▸ Extracted material:
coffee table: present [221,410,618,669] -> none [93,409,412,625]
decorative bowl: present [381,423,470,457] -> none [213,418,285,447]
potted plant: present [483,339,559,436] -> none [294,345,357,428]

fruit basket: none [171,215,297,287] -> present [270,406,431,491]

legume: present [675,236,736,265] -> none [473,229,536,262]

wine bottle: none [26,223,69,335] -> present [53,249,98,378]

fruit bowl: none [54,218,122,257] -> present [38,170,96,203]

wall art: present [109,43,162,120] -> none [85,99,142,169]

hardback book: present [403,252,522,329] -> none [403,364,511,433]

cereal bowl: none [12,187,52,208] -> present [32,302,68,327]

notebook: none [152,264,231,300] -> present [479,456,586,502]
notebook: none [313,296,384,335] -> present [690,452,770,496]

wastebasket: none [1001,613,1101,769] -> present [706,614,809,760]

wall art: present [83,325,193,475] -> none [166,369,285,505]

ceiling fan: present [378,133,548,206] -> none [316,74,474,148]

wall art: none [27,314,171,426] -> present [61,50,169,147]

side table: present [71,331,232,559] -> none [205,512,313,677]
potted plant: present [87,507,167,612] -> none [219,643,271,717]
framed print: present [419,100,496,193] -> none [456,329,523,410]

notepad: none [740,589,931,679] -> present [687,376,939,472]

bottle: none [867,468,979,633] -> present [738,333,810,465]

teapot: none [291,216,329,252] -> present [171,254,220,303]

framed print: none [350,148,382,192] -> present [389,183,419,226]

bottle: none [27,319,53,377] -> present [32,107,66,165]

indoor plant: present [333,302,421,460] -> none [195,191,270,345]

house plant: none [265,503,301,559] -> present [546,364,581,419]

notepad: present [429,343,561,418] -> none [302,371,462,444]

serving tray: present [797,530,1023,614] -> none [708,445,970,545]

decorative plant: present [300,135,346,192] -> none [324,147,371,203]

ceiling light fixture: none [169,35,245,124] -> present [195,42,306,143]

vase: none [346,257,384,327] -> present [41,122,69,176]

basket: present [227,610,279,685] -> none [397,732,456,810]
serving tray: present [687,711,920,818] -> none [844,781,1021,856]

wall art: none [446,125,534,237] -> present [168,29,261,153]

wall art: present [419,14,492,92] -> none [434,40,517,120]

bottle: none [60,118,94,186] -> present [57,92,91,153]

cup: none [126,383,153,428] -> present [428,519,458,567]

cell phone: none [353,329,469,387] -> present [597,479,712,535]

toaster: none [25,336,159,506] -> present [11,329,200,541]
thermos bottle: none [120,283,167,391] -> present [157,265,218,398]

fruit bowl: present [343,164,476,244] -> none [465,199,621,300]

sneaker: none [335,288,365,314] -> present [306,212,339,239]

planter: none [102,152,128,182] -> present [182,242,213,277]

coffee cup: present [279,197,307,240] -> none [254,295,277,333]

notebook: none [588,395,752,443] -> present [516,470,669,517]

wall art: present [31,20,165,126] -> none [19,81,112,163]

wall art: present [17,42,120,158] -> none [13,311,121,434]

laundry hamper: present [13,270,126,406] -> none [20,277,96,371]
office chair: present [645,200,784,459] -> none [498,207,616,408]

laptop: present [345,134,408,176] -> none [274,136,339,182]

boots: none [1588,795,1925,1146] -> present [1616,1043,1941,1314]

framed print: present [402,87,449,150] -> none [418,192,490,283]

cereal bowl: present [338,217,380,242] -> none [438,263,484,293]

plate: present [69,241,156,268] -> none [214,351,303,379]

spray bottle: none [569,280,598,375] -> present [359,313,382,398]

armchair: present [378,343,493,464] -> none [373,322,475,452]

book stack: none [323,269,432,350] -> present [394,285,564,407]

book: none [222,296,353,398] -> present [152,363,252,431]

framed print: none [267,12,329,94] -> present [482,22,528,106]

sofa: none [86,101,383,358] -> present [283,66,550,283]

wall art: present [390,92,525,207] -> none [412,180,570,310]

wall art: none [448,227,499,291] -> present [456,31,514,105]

▸ Job: All records should be written out again exactly as given.

▸ Exercise result:
coffee table: present [221,410,618,669] -> none [93,409,412,625]
decorative bowl: present [381,423,470,457] -> none [213,418,285,447]
potted plant: present [483,339,559,436] -> none [294,345,357,428]

fruit basket: none [171,215,297,287] -> present [270,406,431,491]

legume: present [675,236,736,265] -> none [473,229,536,262]

wine bottle: none [26,223,69,335] -> present [53,249,98,378]

fruit bowl: none [54,218,122,257] -> present [38,170,96,203]

wall art: present [109,43,162,120] -> none [85,99,142,169]

hardback book: present [403,252,522,329] -> none [403,364,511,433]

cereal bowl: none [12,187,52,208] -> present [32,302,68,327]

notebook: none [152,264,231,300] -> present [479,456,586,502]
notebook: none [313,296,384,335] -> present [690,452,770,496]

wastebasket: none [1001,613,1101,769] -> present [706,614,809,760]

wall art: present [83,325,193,475] -> none [166,369,285,505]

ceiling fan: present [378,133,548,206] -> none [316,74,474,148]

wall art: none [27,314,171,426] -> present [61,50,169,147]

side table: present [71,331,232,559] -> none [205,512,313,677]
potted plant: present [87,507,167,612] -> none [219,643,271,717]
framed print: present [419,100,496,193] -> none [456,329,523,410]

notepad: none [740,589,931,679] -> present [687,376,939,472]

bottle: none [867,468,979,633] -> present [738,333,810,465]

teapot: none [291,216,329,252] -> present [171,254,220,303]

framed print: none [350,148,382,192] -> present [389,183,419,226]

bottle: none [27,319,53,377] -> present [32,107,66,165]

indoor plant: present [333,302,421,460] -> none [195,191,270,345]

house plant: none [265,503,301,559] -> present [546,364,581,419]

notepad: present [429,343,561,418] -> none [302,371,462,444]

serving tray: present [797,530,1023,614] -> none [708,445,970,545]

decorative plant: present [300,135,346,192] -> none [324,147,371,203]

ceiling light fixture: none [169,35,245,124] -> present [195,42,306,143]

vase: none [346,257,384,327] -> present [41,122,69,176]

basket: present [227,610,279,685] -> none [397,732,456,810]
serving tray: present [687,711,920,818] -> none [844,781,1021,856]

wall art: none [446,125,534,237] -> present [168,29,261,153]

wall art: present [419,14,492,92] -> none [434,40,517,120]

bottle: none [60,118,94,186] -> present [57,92,91,153]

cup: none [126,383,153,428] -> present [428,519,458,567]

cell phone: none [353,329,469,387] -> present [597,479,712,535]

toaster: none [25,336,159,506] -> present [11,329,200,541]
thermos bottle: none [120,283,167,391] -> present [157,265,218,398]

fruit bowl: present [343,164,476,244] -> none [465,199,621,300]

sneaker: none [335,288,365,314] -> present [306,212,339,239]

planter: none [102,152,128,182] -> present [182,242,213,277]

coffee cup: present [279,197,307,240] -> none [254,295,277,333]

notebook: none [588,395,752,443] -> present [516,470,669,517]

wall art: present [31,20,165,126] -> none [19,81,112,163]

wall art: present [17,42,120,158] -> none [13,311,121,434]

laundry hamper: present [13,270,126,406] -> none [20,277,96,371]
office chair: present [645,200,784,459] -> none [498,207,616,408]

laptop: present [345,134,408,176] -> none [274,136,339,182]

boots: none [1588,795,1925,1146] -> present [1616,1043,1941,1314]

framed print: present [402,87,449,150] -> none [418,192,490,283]

cereal bowl: present [338,217,380,242] -> none [438,263,484,293]

plate: present [69,241,156,268] -> none [214,351,303,379]

spray bottle: none [569,280,598,375] -> present [359,313,382,398]

armchair: present [378,343,493,464] -> none [373,322,475,452]

book stack: none [323,269,432,350] -> present [394,285,564,407]

book: none [222,296,353,398] -> present [152,363,252,431]

framed print: none [267,12,329,94] -> present [482,22,528,106]

sofa: none [86,101,383,358] -> present [283,66,550,283]

wall art: present [390,92,525,207] -> none [412,180,570,310]

wall art: none [448,227,499,291] -> present [456,31,514,105]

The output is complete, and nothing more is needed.